# [Data for processing]
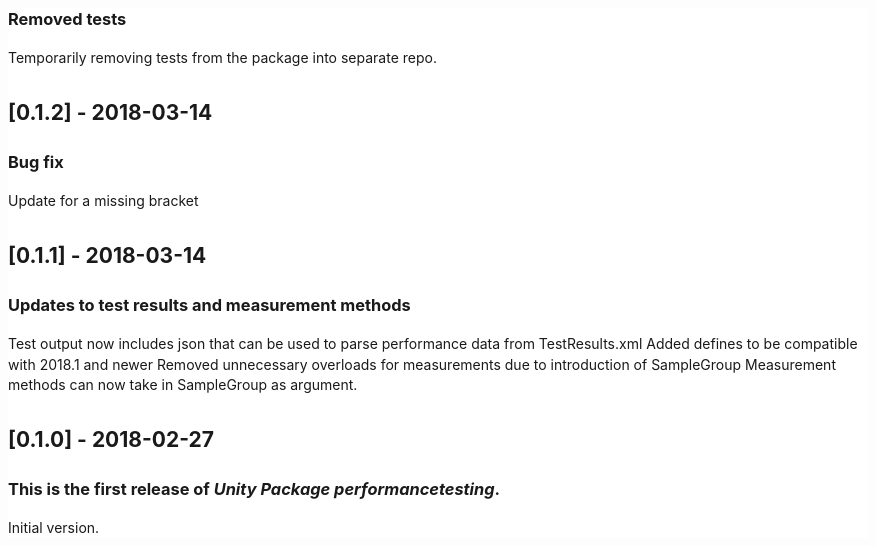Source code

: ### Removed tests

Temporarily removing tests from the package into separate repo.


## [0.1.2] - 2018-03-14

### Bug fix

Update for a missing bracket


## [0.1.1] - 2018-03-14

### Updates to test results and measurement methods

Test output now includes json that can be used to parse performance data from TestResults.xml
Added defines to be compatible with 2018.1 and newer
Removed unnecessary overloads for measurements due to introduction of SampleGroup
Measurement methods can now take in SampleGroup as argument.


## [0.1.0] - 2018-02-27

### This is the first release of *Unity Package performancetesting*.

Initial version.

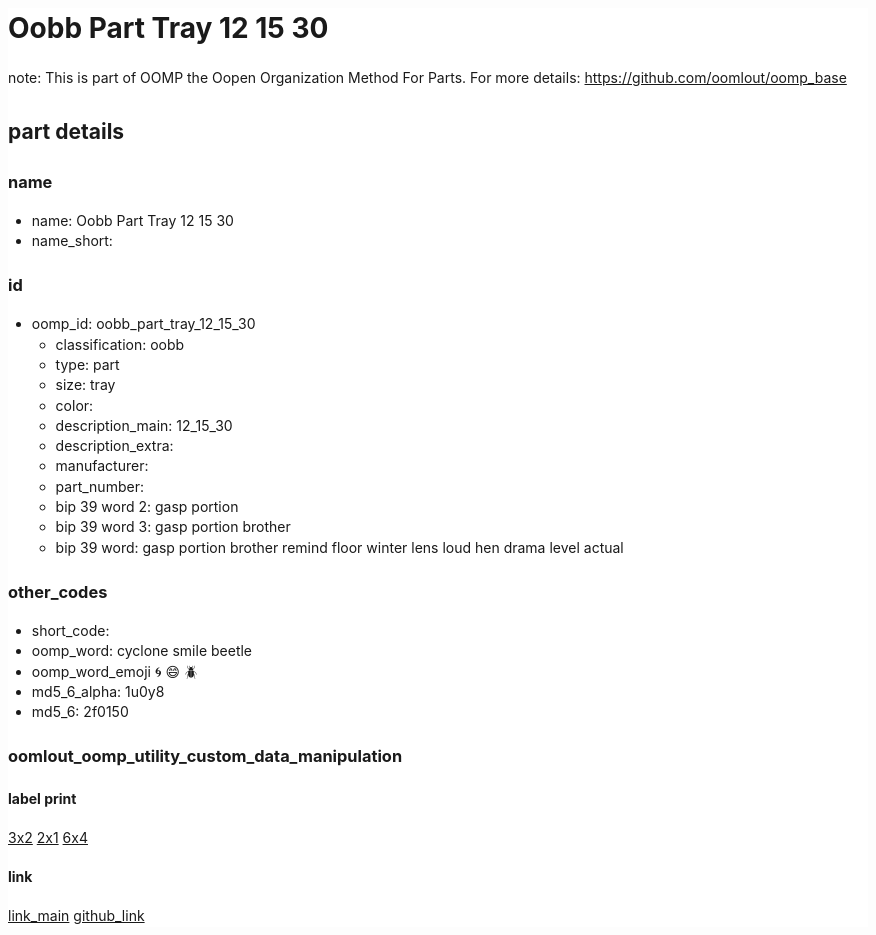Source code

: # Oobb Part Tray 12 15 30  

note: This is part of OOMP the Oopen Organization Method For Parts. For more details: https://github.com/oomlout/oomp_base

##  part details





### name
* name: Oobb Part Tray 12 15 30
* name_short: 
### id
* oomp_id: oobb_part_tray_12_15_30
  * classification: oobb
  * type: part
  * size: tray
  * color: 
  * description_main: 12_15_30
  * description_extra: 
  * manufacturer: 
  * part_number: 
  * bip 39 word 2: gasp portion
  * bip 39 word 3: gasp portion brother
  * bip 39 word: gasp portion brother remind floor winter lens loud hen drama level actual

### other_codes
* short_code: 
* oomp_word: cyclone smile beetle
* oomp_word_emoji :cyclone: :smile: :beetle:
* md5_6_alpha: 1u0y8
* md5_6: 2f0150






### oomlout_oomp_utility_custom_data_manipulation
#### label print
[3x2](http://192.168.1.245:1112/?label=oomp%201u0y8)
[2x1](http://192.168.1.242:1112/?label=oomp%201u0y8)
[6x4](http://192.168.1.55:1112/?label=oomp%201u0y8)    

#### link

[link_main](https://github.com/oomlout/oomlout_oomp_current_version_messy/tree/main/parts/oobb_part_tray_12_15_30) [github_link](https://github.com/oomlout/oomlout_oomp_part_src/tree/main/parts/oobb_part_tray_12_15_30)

# [What is required]
Reproduce the source text of both rows above, character for character, and leave out the pictures.

# [Exercise solution]
Source code

: ### Removed tests

Temporarily removing tests from the package into separate repo.


## [0.1.2] - 2018-03-14

### Bug fix

Update for a missing bracket


## [0.1.1] - 2018-03-14

### Updates to test results and measurement methods

Test output now includes json that can be used to parse performance data from TestResults.xml
Added defines to be compatible with 2018.1 and newer
Removed unnecessary overloads for measurements due to introduction of SampleGroup
Measurement methods can now take in SampleGroup as argument.


## [0.1.0] - 2018-02-27

### This is the first release of *Unity Package performancetesting*.

Initial version.

Source code

: # Oobb Part Tray 12 15 30  

note: This is part of OOMP the Oopen Organization Method For Parts. For more details: https://github.com/oomlout/oomp_base

##  part details





### name
* name: Oobb Part Tray 12 15 30
* name_short: 
### id
* oomp_id: oobb_part_tray_12_15_30
  * classification: oobb
  * type: part
  * size: tray
  * color: 
  * description_main: 12_15_30
  * description_extra: 
  * manufacturer: 
  * part_number: 
  * bip 39 word 2: gasp portion
  * bip 39 word 3: gasp portion brother
  * bip 39 word: gasp portion brother remind floor winter lens loud hen drama level actual

### other_codes
* short_code: 
* oomp_word: cyclone smile beetle
* oomp_word_emoji :cyclone: :smile: :beetle:
* md5_6_alpha: 1u0y8
* md5_6: 2f0150






### oomlout_oomp_utility_custom_data_manipulation
#### label print
[3x2](http://192.168.1.245:1112/?label=oomp%201u0y8)
[2x1](http://192.168.1.242:1112/?label=oomp%201u0y8)
[6x4](http://192.168.1.55:1112/?label=oomp%201u0y8)    

#### link

[link_main](https://github.com/oomlout/oomlout_oomp_current_version_messy/tree/main/parts/oobb_part_tray_12_15_30) [github_link](https://github.com/oomlout/oomlout_oomp_part_src/tree/main/parts/oobb_part_tray_12_15_30)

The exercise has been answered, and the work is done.